Saturday, March 27, 2010

The public ownership of the sickness industrial complex is the only answer

Left: opposing hospital closures in NYC

New York City’s Health and Hospital Corp. the agency that runs the public hospital system announces that it will be slashing its workforce by 10% over the next two years. The state government has already cut $240 million in annual Medicaid payments to the city’s public hospital system during the last three years according to the Wall Street Journal. * There’s more to come as Democratic governor, David Patterson, is planning to cut more than $1 billion in health care subsidies statewide in the upcoming fiscal year which begins July 1st.

The cuts will eliminate 4000 jobs over the next eighteen months or so.  Employee pensions are also threatened. “ No hospital system in the country is exempt from the crushing economics facing the health care industry” says New York City’s billionaire mayor, Michael Bloomberg.  What is exempt is the stolen wealth social parasites like him accumulate through speculation and other useless activity.  It is incredible that the term “class warfare” can be thrown around by the highly censored US mass media any time we raise the issue of defending social services or when we blame the rich (the real culprits) for the crisis in society, yet what we have in reality is a ferocious class war against workers and the middle class being waged by Bloomberg and his class colleagues.

This violence being waged against some of the more vulnerable of us by the capitalist class and their state is intensifying as government aid drops to public hospital systems just as the need for it, also caused by Bloomberg and his pals, increases. Health care, education, all public services have to be savaged in order to pay for the bail outs and the millions of dollars in interest that will be have to be paid by the US taxpayer to money lenders to cover the costs of borrowing over the next decades. The public heath system in the US is bad enough as it is and it is being driven even further in to crisis.
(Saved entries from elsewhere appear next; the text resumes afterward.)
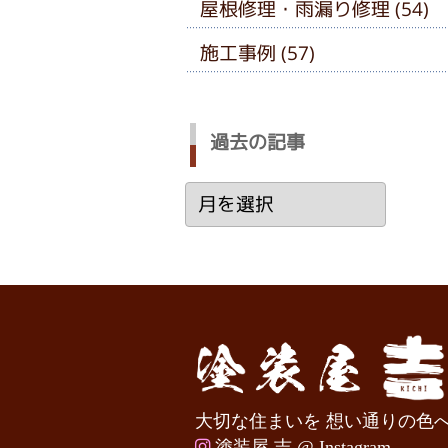
屋根修理・雨漏り修理 (54)
施工事例 (57)
過去の記事
過
去
の
記
事
大切な住まいを 想い通りの色
塗装屋 吉 @ Instagram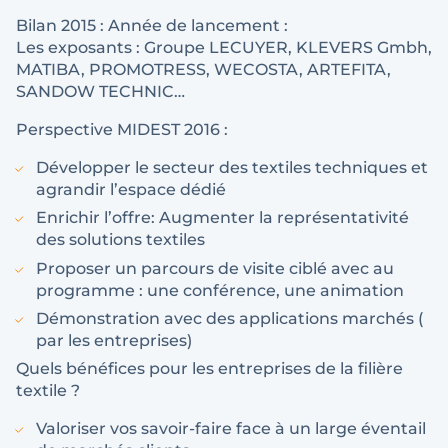
Bilan 2015 : Année de lancement :
Les exposants : Groupe LECUYER, KLEVERS Gmbh,
MATIBA, PROMOTRESS, WECOSTA, ARTEFITA,
SANDOW TECHNIC…
Perspective MIDEST 2016 :
Développer le secteur des textiles techniques et
agrandir l’espace dédié
Enrichir l’offre: Augmenter la représentativité
des solutions textiles
Proposer un parcours de visite ciblé avec au
programme : une conférence, une animation
Démonstration avec des applications marchés (
par les entreprises)
Quels bénéfices pour les entreprises de la filière
textile ?
Valoriser vos savoir-faire face à un large éventail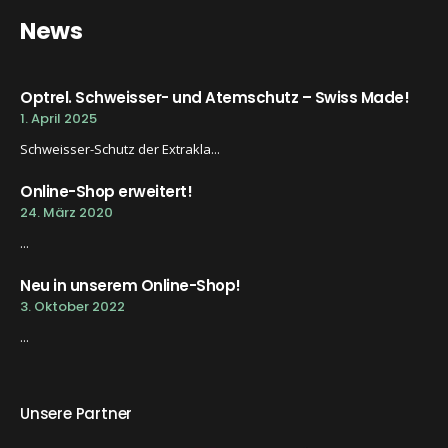
News
Optrel. Schweisser- und Atemschutz – Swiss Made!
1. April 2025
Schweisser-Schutz der Extrakla...
Online-Shop erweitert!
24. März 2020
...
Neu in unserem Online-Shop!
3. Oktober 2022
...
Unsere Partner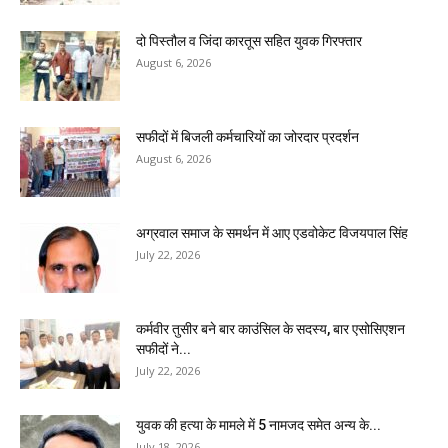
दो पिस्तौल व जिंदा कारतूस सहित युवक गिरफ्तार
August 6, 2026
सफीदों में बिजली कर्मचारियों का जोरदार प्रदर्शन
August 6, 2026
अग्रवाल समाज के समर्थन में आए एडवोकेट विजयपाल सिंह
July 22, 2026
कर्मवीर तुसीर बने बार काउंसिल के सदस्य, बार एसोसिएशन
सफीदों ने...
July 22, 2026
युवक की हत्या के मामले में 5 नामजद समेत अन्य के...
July 18, 2026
“The problem is a combination of growing demand for health care and under insured” says Larry Gage, president of the National Association of Public Hospitals and Health systems.  But this is not the problem it is a by- product of the problem----a failed social system.  The problem is that the health industry in the US is actually a sickness industry, it profits from sickness and sickness is what drives it. In 2002, profits for pharmaceutical companies accounted for 55% of all Fortune 500 companies profits.  CEO William Mcguire of United Health Group was compensated (I use the term “compensated” as he didn’t earn it) $124 million in 2004. This money could have paid 833 doctors at “typical” 2007 salaries or could run one reasonable sized community hospital for a year. This is made all the easier by their friends in Washington. Between 1998 and 2005, the pharmaceutical industry spent $675 million in federal lobbying (bribing).

Meanwhile, what is already one of the most backward health systems in the industrial world will kill yet more people.  The Bloomberg’s, Gates’ Buffett’s and other top dogs of the capitalist class of this world are murderers.  Thousands upon thousands of people die each year in the US and throughout the world due to inadequate health care that is not provided by the system they champion and propagate.  The health system alone is a human catastrophe of immense proportions, not to mention Katrina, an almost forgotten catastrophe, a product of the free market not of the natural world. Then there are the predatory wars of course---the list is a long one.

Unfortunately, the response from the heads of organized Labor to these announcements are the usual pathetic compromises.  “We are aware of the potential for cutbacks in services that could affect our members and we are working closely with our state and city legislators to avoid these devastating cuts.” This is the measured response from Lillian Roberts executive director of AFSCME District Council 37 in NYC; not much anger there.  AFSCME DC 37 has over 125,000 workers in it and  along with the other Unions, notably the Teamsters and the Teachers Unions, could paralyze this center of world finance. They should be working "against" the legislators, not with them.

What has been referred to as the “sickness industrial complex” on this blog will only be able to serve people, only be able to become a true health service, when it is taken out of the hands of the private sector; when its day to day operation is managed by the doctors, nurses, patients and the communities it serves as opposed to a few thousand speculators. This in turn cannot be successful until capital, which along with Labor, is the lifeblood of production, is also taken in to public ownership and its allocation and its use is determined collectively by those who create it and the majority of society that needs it.  The financial industry, banks, finance houses etc. (not individuals savings accounts) must be taken in to public ownership, and the surplus value our Labor creates and the allocation of it, must be determined in a planned and rational way through a democratic socialist economic/political alternative to this dictatorship of capital that we live in.